■ SELECTED EXTRACT:
::::

Networker

Re: [Networker] Long NDMP Backups

2008-02-28 18:35:38
Subject: Re: [Networker] Long NDMP Backups
From: Matthew Huff <mhuff AT OX DOT COM>
To: NETWORKER AT LISTSERV.TEMPLE DOT EDU
Date: Thu, 28 Feb 2008 18:28:23 -0500
I'd recommend you give it a try. I think the real-world numbers will be 
different that what you think they will be. We running 5-6 savesets in parallel 
and don't take up that much CPU. It could be that the jumbo frames and the 
reduced interrupts they generate help, but  I don't think it's as bad as you 
think. Of course, since you are running SATA, that could be a difference, but I 
wouldn't expect it to show up in the CPU stats.
 
We have a cluster 920c running 6.5x, so we aren't the state of the art as far 
as hardware/software.

________________________________

From: Yaron Zabary [mailto:yaron AT aristo.tau.ac DOT il]
Sent: Thu 2/28/2008 6:25 PM
To: Matthew Huff
Cc: EMC NetWorker discussion
Subject: Re: [Networker] Long NDMP Backups



Matthew Huff wrote:
> I'm glad you are sure, because we are doing it right now and it's working 
> well. Of course, we worked with Netapp engineering and this was their 
> suggestion. They strongly suggest not having any saveset over 400MB, 
> especially DAR restores can be extremely slow with very large savesets.
>
> Obviously every filer is different. 10 may be too much, 5 may be just right, 
> however doing everything in serial with just one saveset is going to be a 
> major bottleneck. Tuning your network by using jumbo frames and making sure 
> that the tcp sliding window is tuned is very important
>
> BTW, I've been doing NDMP backups with Netapp since before Legato supported 
> it, so I've got a bit of experience. We are currently backing up around 4TB. 
> We are using about 6 savesets per filer. The full backups are taking around 6 
> hours, except for one saveset that is taking around 11 (we are currently 
> migrating data around to break up the saveset). Once the migration is done, 
> we should be back to around 6 hours. BTW, we have been forced to kick the 
> backup off earlier than normal on a Friday (due to major power work being 
> done over a weekend) and even with all the backups running, the system never 
> had any issues even during the trading day.

    It took me some time to reply because our statistics were broken for
a few days. Anyhow, in the attached PNGs, you can see the impact of a
level 9 DSA backup on our 3050. CPU utilization was 5-10% with a traffic
of less than 100Mbps (a third of an LTO-2), due to the server's CPU
being a bottleneck. The backup started at 2:56 and ended at 5:26. The
volume has ~2Tb of data and 2.5M files on s SATA shelf. This saveset had
132GB of data.

   Now, if extrapolation works in this case, I would speculate that
pushing data into a single LTO-2 at full speed (no hardware compression)

::::

■ DATA SEGMENT:
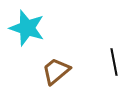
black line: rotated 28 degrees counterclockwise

::::

■ PARTS OF THE EXERCISE:
A – Using the NDMP backups message, decide whether each statement below agrees with it. Answer yes or no for each, and quote the deciding words exactly.
(i) NetApp engineering strongly suggested keeping every saveset at or under 400MB.
(ii) The site backing up around 4TB uses about 10 savesets per filer.
(iii) The level 9 DSA backup on the 3050 ended at 5:26.
B – According to the NDMP backups message, how much data did the saveset in the level 9 DSA backup contain?
C – Write the next part of the NDMP backups message, picking up from the point where it stops.

■ EXPECTED ANSWERS:
A –
(i) Yes: "They strongly suggest not having any saveset over 400MB"
(ii) No: "We are using about 6 savesets per filer."
(iii) Yes: "The backup started at 2:56 and ended at 5:26."

B – 132GB of data.

C –
would need just over 20% of the NetApp's CPU. If I was to run just five
such streams in parallel that would probably use the entire CPU. This
means that the filer will be very unresponsive for all other purposes.

>
>
>
> ----
> Matthew Huff       | One Manhattanville Rd
> OTA Management LLC | Purchase, NY 10577
> www.otaotr.com     | Phone: 914-460-4039
> aim: matthewbhuff  | Fax:   914-460-4139
>
> -----Original Message-----
> From: Yaron Zabary [mailto:yaron AT aristo.tau.ac DOT il]
> Sent: Tuesday, February 26, 2008 4:10 PM
> To: EMC NetWorker discussion; Matthew Huff
> Subject: Re: [Networker] Long NDMP Backups
>
> Matthew Huff wrote:
>> The main advantage is that it runs in parallel rather than in serial. For 
>> example, lets say your /vol/vol0 was 1TB, and had 10 qtrees each with 100MB 
>> in it. You could increase the client parallelism in legato to 10, and when 
>> you started the backup with a saveset of:
>> 
>> /vol/vol0/dir_a
>> /vol/vol0/dir_b
>> /vol/vol0/dir_c
>> /vol/vol0/dir_d
>> /vol/vol0/dir_e
>> /vol/vol0/dir_f
>> /vol/vol0/dir_g
>> /vol/vol0/dir_h
>> /vol/vol0/dir_i
>> /vol/vol0/dir_j
>> 
>> You would get 10 parallel backups each taking around 1/10 of what the volume 
>> backup would take. If you had the I/O and tape drive capacity, you would be 
>> reducing your backup time by 90%. Of course, that's an ideal situation.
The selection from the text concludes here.